● Exercise data
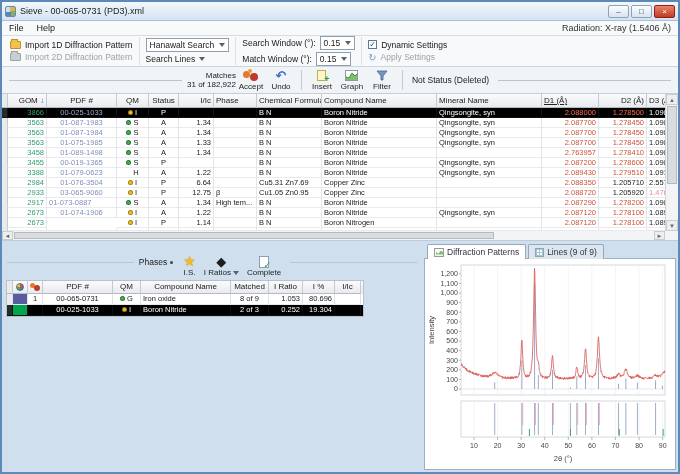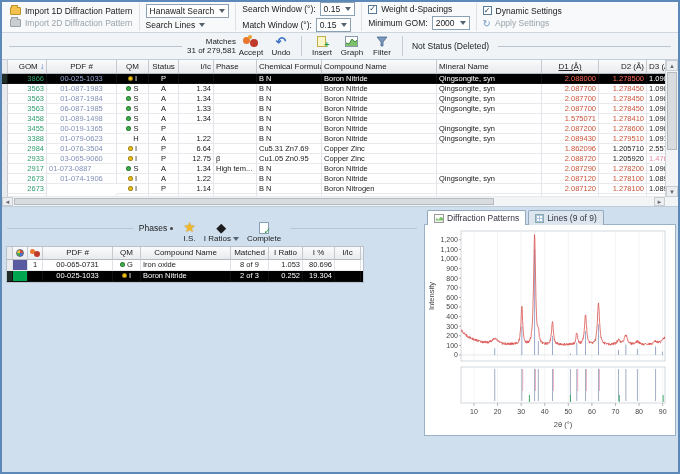--- a/index.html
+++ b/index.html
@@ -114,21 +114,35 @@
        linear-gradient(#aac4dd 1px,transparent 1px) 0 3px/100% 3px,
        linear-gradient(90deg,#aac4dd 1px,transparent 1px) 3px 0/3px 100%,#fff;}
   .chartbox{flex:1;background:#fff;border:1px solid #9db1c5;margin-top:-1px;}
   .chartbox svg{display:block;width:100%;height:100%;}
 </style>
 </head>
 <body>
 
 <div class="win">
 
-
+  <div class="titlebar">
+    <span class="appicon"></span>
+    <span class="title">Sieve - 00-065-0731 (PD3).xml</span>
+    <span class="wbtns">
+      <span class="wbtn">–</span>
+      <span class="wbtn">□</span>
+      <span class="wbtn close">×</span>
+    </span>
+  </div>
+
+  <div class="menubar">
+    <span>File</span>
+    <span>Help</span>
+    <span class="radiation">Radiation: X-ray (1.5406 Å)</span>
+  </div>
 
   <div class="toolbar">
     <div class="tgroup">
       <div class="trow">
         <span class="folder"></span>
         <span>Import 1D Diffraction Pattern</span>
       </div>
       <div class="trow disabled">
         <span class="folder gray"></span>
         <span>Import 2D Diffraction Pattern</span>
@@ -153,50 +167,37 @@
         </span>
       </div>
       <div class="trow">
         <span>Match Window (°):</span>
         <span class="combo">
           <span>0.15</span>
           <span class="caret"></span>
         </span>
       </div>
     </div>
-    <div class="tgroup">
-      <div class="trow">
-        <span class="cb"></span>
-        <span>Weight d-Spacings</span>
-      </div>
-      <div class="trow">
-        <span>Minimum GOM:</span>
-        <span class="combo">
-          <span>2000</span>
-          <span class="caret"></span>
-        </span>
-      </div>
-    </div>
     <div class="tgroup" style="border-right:none;">
       <div class="trow">
         <span class="cb"></span>
         <span>Dynamic Settings</span>
       </div>
       <div class="trow disabled">
         <span class="refresh">↻</span>
         <span>Apply Settings</span>
       </div>
     </div>
   </div>
 
   <div class="matchbar">
     <span class="hline"></span>
     <span class="matches">
       <span>Matches</span><br>
-      <span>31 of 279,581</span>
+      <span>31 of 182,922</span>
     </span>
     <span class="ibtn">
       <span class="ic">
           <span class="accept-ic">
             <i class="a1"></i>
             <i class="a3"></i>
             <i class="a2"></i>
           </span>
         </span>
       <span>Accept</span>
@@ -243,21 +244,21 @@
           <div class="rt-c gut" style="width: 6px; text-align: left;"></div>
           <div class="rt-c" style="width: 39px; text-align: right;">GOM<span class="sorticon"> ↓</span></div>
           <div class="rt-c" style="width: 70px; text-align: center;">PDF #</div>
           <div class="rt-c" style="width: 32px; text-align: center;">QM</div>
           <div class="rt-c" style="width: 30px; text-align: center;">Status</div>
           <div class="rt-c" style="width: 35px; text-align: right;">I/Ic</div>
           <div class="rt-c" style="width: 43px; text-align: left;">Phase</div>
           <div class="rt-c" style="width: 65px; text-align: left;">Chemical Formula</div>
           <div class="rt-c" style="width: 115px; text-align: left;">Compound Name</div>
           <div class="rt-c" style="width: 105px; text-align: left;">Mineral Name</div>
-          <div class="rt-c" style="width: 57px; text-align: center; text-decoration: underline;">D1 (Å)</div>
+          <div class="rt-c" style="width: 57px; text-align: left; text-decoration: underline;">D1 (Å)</div>
           <div class="rt-c" style="width: 48px; text-align: right;">D2 (Å)</div>
           <div class="rt-c" style="width: 22px; text-align: left;">D3 (Å)</div>
         </div>
         <div class="rt-row sel">
           <div class="rt-c gut" style="width: 6px; text-align: left;"></div>
           <div class="rt-c" style="width: 39px; text-align: right; color: rgb(47, 158, 110);">3866</div>
           <div class="rt-c" style="width: 70px; text-align: center; color: rgb(151, 168, 216);">00-025-1033</div>
           <div class="rt-c" style="width: 32px; text-align: center;"><span class="dot yellow"></span>I</div>
           <div class="rt-c" style="width: 30px; text-align: center;">P</div>
           <div class="rt-c" style="width: 35px; text-align: right;"></div>
@@ -295,21 +296,21 @@
           <div class="rt-c" style="width: 65px; text-align: left;">B N</div>
           <div class="rt-c" style="width: 115px; text-align: left;">Boron Nitride</div>
           <div class="rt-c" style="width: 105px; text-align: left;">Qingsongite, syn</div>
           <div class="rt-c" style="width: 57px; text-align: right; color: rgb(201, 84, 58);">2.087700</div>
           <div class="rt-c" style="width: 48px; text-align: right; color: rgb(201, 84, 58);">1.278450</div>
           <div class="rt-c" style="width: 22px; text-align: left;">1.09022</div>
         </div>
         <div class="rt-row">
           <div class="rt-c gut" style="width: 6px; text-align: left;"></div>
           <div class="rt-c" style="width: 39px; text-align: right; color: rgb(47, 158, 110);">3563</div>
-          <div class="rt-c" style="width: 70px; text-align: center; color: rgb(128, 144, 184);">06-087-1985</div>
+          <div class="rt-c" style="width: 70px; text-align: center; color: rgb(128, 144, 184);">01-075-1985</div>
           <div class="rt-c" style="width: 32px; text-align: center;"><span class="dot green"></span>S</div>
           <div class="rt-c" style="width: 30px; text-align: center;">A</div>
           <div class="rt-c" style="width: 35px; text-align: right;">1.33</div>
           <div class="rt-c" style="width: 43px; text-align: left;"></div>
           <div class="rt-c" style="width: 65px; text-align: left;">B N</div>
           <div class="rt-c" style="width: 115px; text-align: left;">Boron Nitride</div>
           <div class="rt-c" style="width: 105px; text-align: left;">Qingsongite, syn</div>
           <div class="rt-c" style="width: 57px; text-align: right; color: rgb(201, 84, 58);">2.087700</div>
           <div class="rt-c" style="width: 48px; text-align: right; color: rgb(201, 84, 58);">1.278450</div>
           <div class="rt-c" style="width: 22px; text-align: left;">1.09022</div>
@@ -318,21 +319,21 @@
           <div class="rt-c gut" style="width: 6px; text-align: left;"></div>
           <div class="rt-c" style="width: 39px; text-align: right; color: rgb(47, 158, 110);">3458</div>
           <div class="rt-c" style="width: 70px; text-align: center; color: rgb(128, 144, 184);">01-089-1498</div>
           <div class="rt-c" style="width: 32px; text-align: center;"><span class="dot green"></span>S</div>
           <div class="rt-c" style="width: 30px; text-align: center;">A</div>
           <div class="rt-c" style="width: 35px; text-align: right;">1.34</div>
           <div class="rt-c" style="width: 43px; text-align: left;"></div>
           <div class="rt-c" style="width: 65px; text-align: left;">B N</div>
           <div class="rt-c" style="width: 115px; text-align: left;">Boron Nitride</div>
           <div class="rt-c" style="width: 105px; text-align: left;"></div>
-          <div class="rt-c" style="width: 57px; text-align: right; color: rgb(201, 84, 58);">1.575071</div>
+          <div class="rt-c" style="width: 57px; text-align: right; color: rgb(201, 84, 58);">2.763957</div>
           <div class="rt-c" style="width: 48px; text-align: right; color: rgb(201, 84, 58);">1.278410</div>
           <div class="rt-c" style="width: 22px; text-align: left;">1.09022</div>
         </div>
         <div class="rt-row">
           <div class="rt-c gut" style="width: 6px; text-align: left;"></div>
           <div class="rt-c" style="width: 39px; text-align: right; color: rgb(47, 158, 110);">3455</div>
           <div class="rt-c" style="width: 70px; text-align: center; color: rgb(128, 144, 184);">00-019-1365</div>
           <div class="rt-c" style="width: 32px; text-align: center;"><span class="dot green"></span>S</div>
           <div class="rt-c" style="width: 30px; text-align: center;">P</div>
           <div class="rt-c" style="width: 35px; text-align: right;"></div>
@@ -363,21 +364,21 @@
           <div class="rt-c gut" style="width: 6px; text-align: left;"></div>
           <div class="rt-c" style="width: 39px; text-align: right; color: rgb(47, 158, 110);">2984</div>
           <div class="rt-c" style="width: 70px; text-align: center; color: rgb(128, 144, 184);">01-076-3504</div>
           <div class="rt-c" style="width: 32px; text-align: center;"><span class="dot yellow"></span>I</div>
           <div class="rt-c" style="width: 30px; text-align: center;">P</div>
           <div class="rt-c" style="width: 35px; text-align: right;">6.64</div>
           <div class="rt-c" style="width: 43px; text-align: left;"></div>
           <div class="rt-c" style="width: 65px; text-align: left;">Cu5.31 Zn7.69</div>
           <div class="rt-c" style="width: 115px; text-align: left;">Copper Zinc</div>
           <div class="rt-c" style="width: 105px; text-align: left;"></div>
-          <div class="rt-c" style="width: 57px; text-align: right; color: rgb(201, 84, 58);">1.862096</div>
+          <div class="rt-c" style="width: 57px; text-align: right; color: rgb(201, 84, 58);">2.088350</div>
           <div class="rt-c" style="width: 48px; text-align: right; color: rgb(34, 34, 34);">1.205710</div>
           <div class="rt-c" style="width: 22px; text-align: left;">2.55769</div>
         </div>
         <div class="rt-row">
           <div class="rt-c gut" style="width: 6px; text-align: left;"></div>
           <div class="rt-c" style="width: 39px; text-align: right; color: rgb(47, 158, 110);">2933</div>
           <div class="rt-c" style="width: 70px; text-align: center; color: rgb(128, 144, 184);">03-065-9060</div>
           <div class="rt-c" style="width: 32px; text-align: center;"><span class="dot yellow"></span>I</div>
           <div class="rt-c" style="width: 30px; text-align: center;">P</div>
           <div class="rt-c" style="width: 35px; text-align: right;">12.75</div>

● Task goal
Copy out every line of the listing that includes the string "tgroup".

● Written response
     <div class="tgroup">
-    <div class="tgroup">
     <div class="tgroup" style="border-right:none;">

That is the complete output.